──────── Data to examine
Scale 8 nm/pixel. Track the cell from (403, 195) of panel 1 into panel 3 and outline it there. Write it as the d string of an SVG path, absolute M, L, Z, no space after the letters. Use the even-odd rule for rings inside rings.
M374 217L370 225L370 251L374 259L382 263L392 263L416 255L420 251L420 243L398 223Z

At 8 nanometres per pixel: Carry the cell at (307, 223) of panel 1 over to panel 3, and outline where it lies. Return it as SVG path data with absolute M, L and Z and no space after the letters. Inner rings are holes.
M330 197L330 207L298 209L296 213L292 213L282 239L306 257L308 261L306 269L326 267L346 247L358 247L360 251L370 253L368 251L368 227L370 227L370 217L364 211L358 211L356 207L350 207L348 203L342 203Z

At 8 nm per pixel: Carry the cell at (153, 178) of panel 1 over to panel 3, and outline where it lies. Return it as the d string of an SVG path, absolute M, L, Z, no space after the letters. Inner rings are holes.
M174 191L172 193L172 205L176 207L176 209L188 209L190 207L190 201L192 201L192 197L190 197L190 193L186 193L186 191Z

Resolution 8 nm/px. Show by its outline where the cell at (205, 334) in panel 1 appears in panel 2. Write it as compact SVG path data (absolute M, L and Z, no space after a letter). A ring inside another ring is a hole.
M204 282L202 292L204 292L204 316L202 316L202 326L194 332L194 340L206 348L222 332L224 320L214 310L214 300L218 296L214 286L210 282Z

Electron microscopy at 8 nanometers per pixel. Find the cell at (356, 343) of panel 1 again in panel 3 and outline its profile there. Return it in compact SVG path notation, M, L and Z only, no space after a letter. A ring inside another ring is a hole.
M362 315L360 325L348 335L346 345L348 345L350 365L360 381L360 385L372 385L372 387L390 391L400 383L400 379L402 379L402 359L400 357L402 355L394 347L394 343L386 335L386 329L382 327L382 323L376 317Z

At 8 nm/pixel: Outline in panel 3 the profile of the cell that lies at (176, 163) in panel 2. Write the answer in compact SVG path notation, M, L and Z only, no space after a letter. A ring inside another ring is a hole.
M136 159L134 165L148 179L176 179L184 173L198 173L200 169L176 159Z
────────────────
* Problem to work on: Repeat only the lines from the one holding "At 8 nm per" through the last line of the data.

* Reply to the exercise:
At 8 nm per pixel: Carry the cell at (153, 178) of panel 1 over to panel 3, and outline where it lies. Return it as the d string of an SVG path, absolute M, L, Z, no space after the letters. Inner rings are holes.
M174 191L172 193L172 205L176 207L176 209L188 209L190 207L190 201L192 201L192 197L190 197L190 193L186 193L186 191Z

Resolution 8 nm/px. Show by its outline where the cell at (205, 334) in panel 1 appears in panel 2. Write it as compact SVG path data (absolute M, L and Z, no space after a letter). A ring inside another ring is a hole.
M204 282L202 292L204 292L204 316L202 316L202 326L194 332L194 340L206 348L222 332L224 320L214 310L214 300L218 296L214 286L210 282Z

Electron microscopy at 8 nanometers per pixel. Find the cell at (356, 343) of panel 1 again in panel 3 and outline its profile there. Return it in compact SVG path notation, M, L and Z only, no space after a letter. A ring inside another ring is a hole.
M362 315L360 325L348 335L346 345L348 345L350 365L360 381L360 385L372 385L372 387L390 391L400 383L400 379L402 379L402 359L400 357L402 355L394 347L394 343L386 335L386 329L382 327L382 323L376 317Z

At 8 nm/pixel: Outline in panel 3 the profile of the cell that lies at (176, 163) in panel 2. Write the answer in compact SVG path notation, M, L and Z only, no space after a letter. A ring inside another ring is a hole.
M136 159L134 165L148 179L176 179L184 173L198 173L200 169L176 159Z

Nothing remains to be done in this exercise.